» WORK ORDER:
Rewrite the entries below with each "label" changed to "category" and every other word kept as is. Leave the pictures out of your version.

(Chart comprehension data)
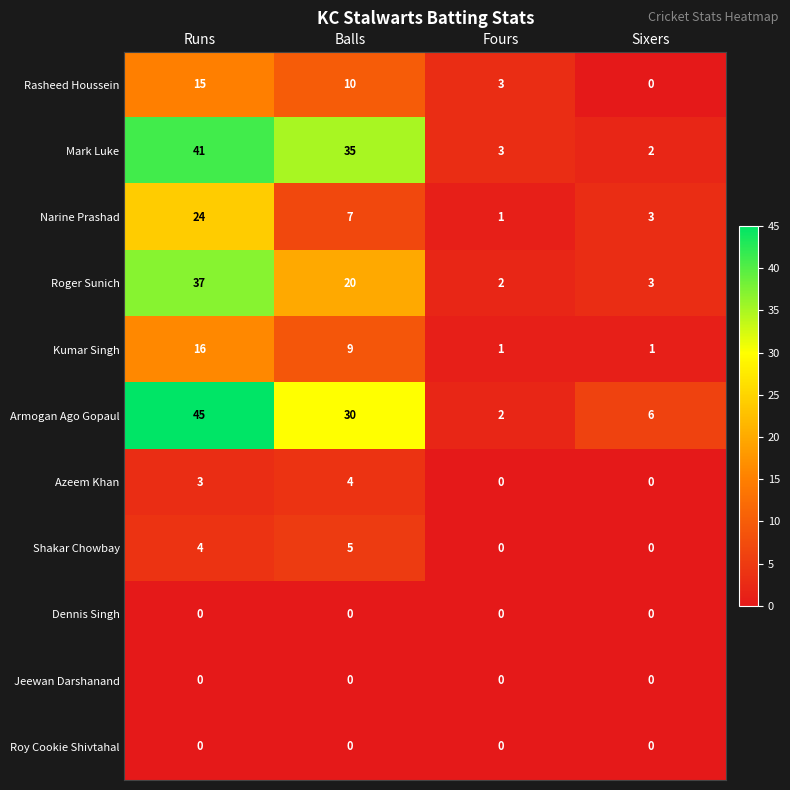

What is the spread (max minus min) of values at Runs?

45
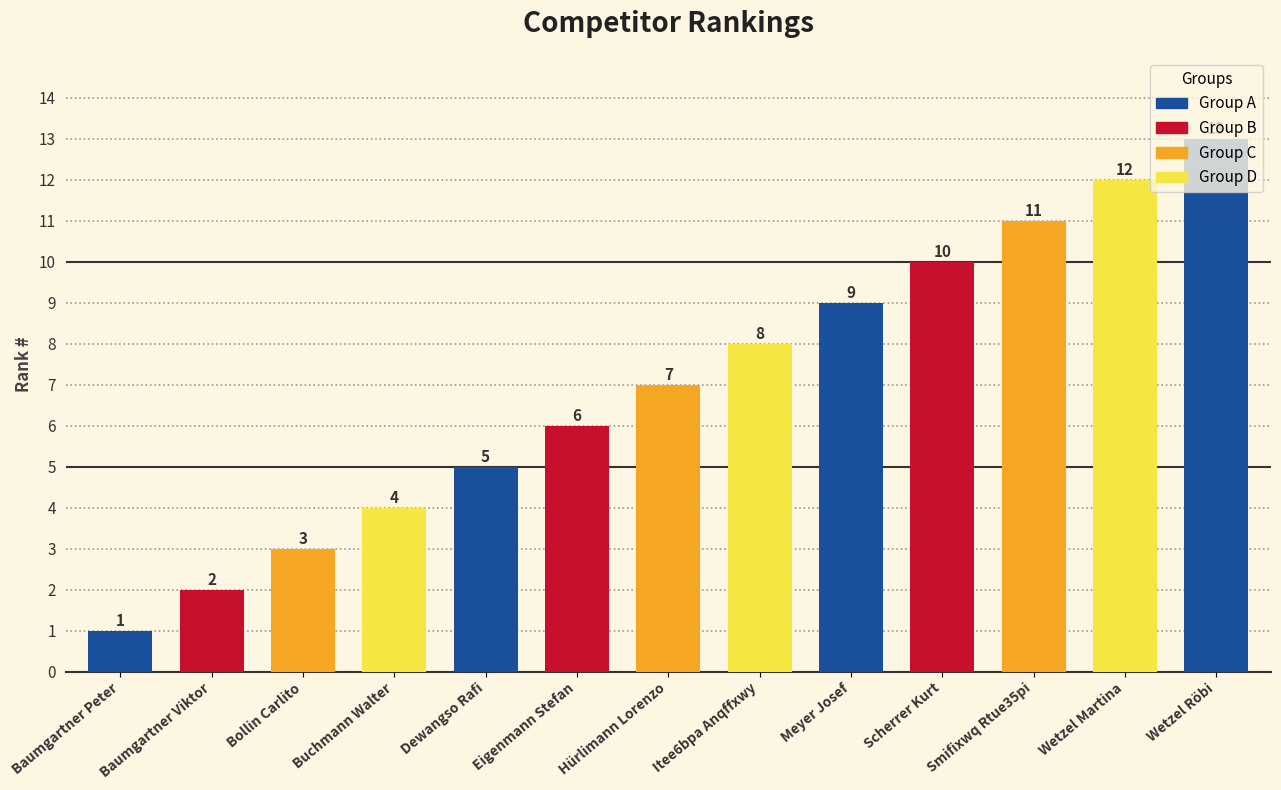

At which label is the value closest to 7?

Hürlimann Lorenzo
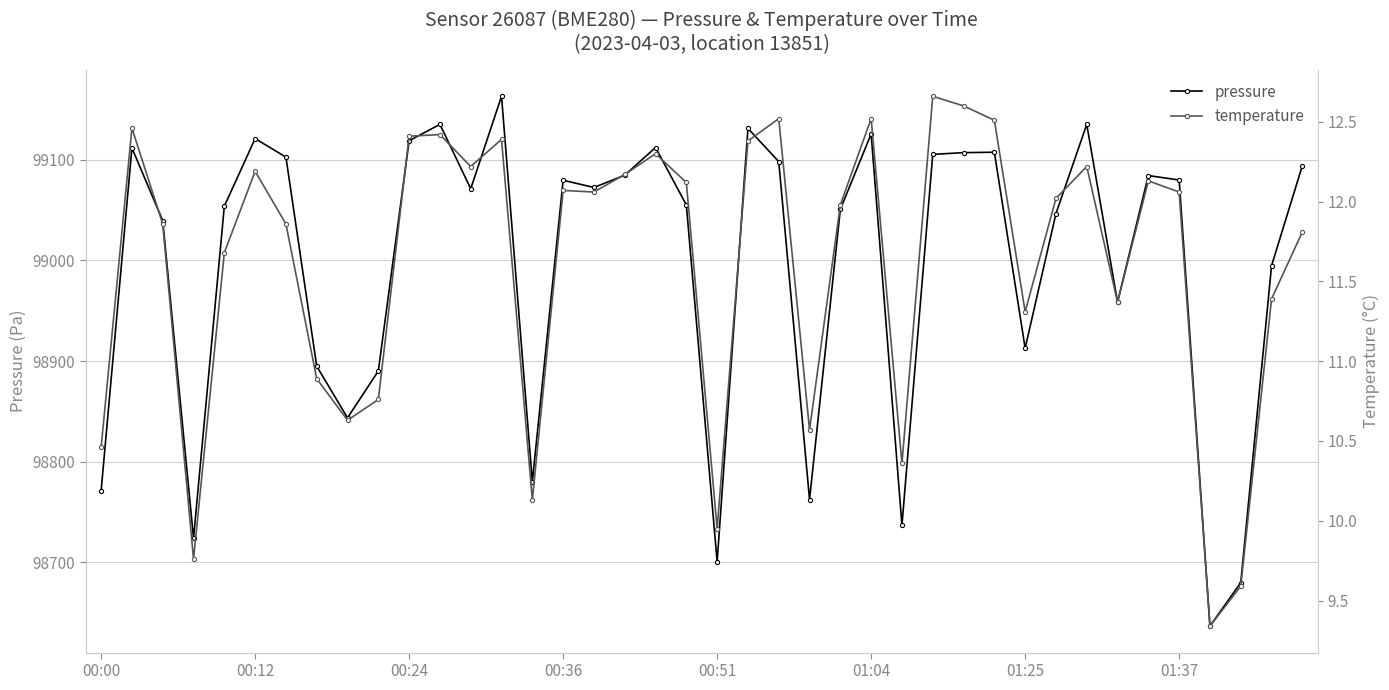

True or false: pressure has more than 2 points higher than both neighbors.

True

» RESPONSE AREA:
What is the spread (max minus min) of values at Runs?

45

At which category is the value closest to 7?

Hürlimann Lorenzo

True or false: pressure has more than 2 points higher than both neighbors.

True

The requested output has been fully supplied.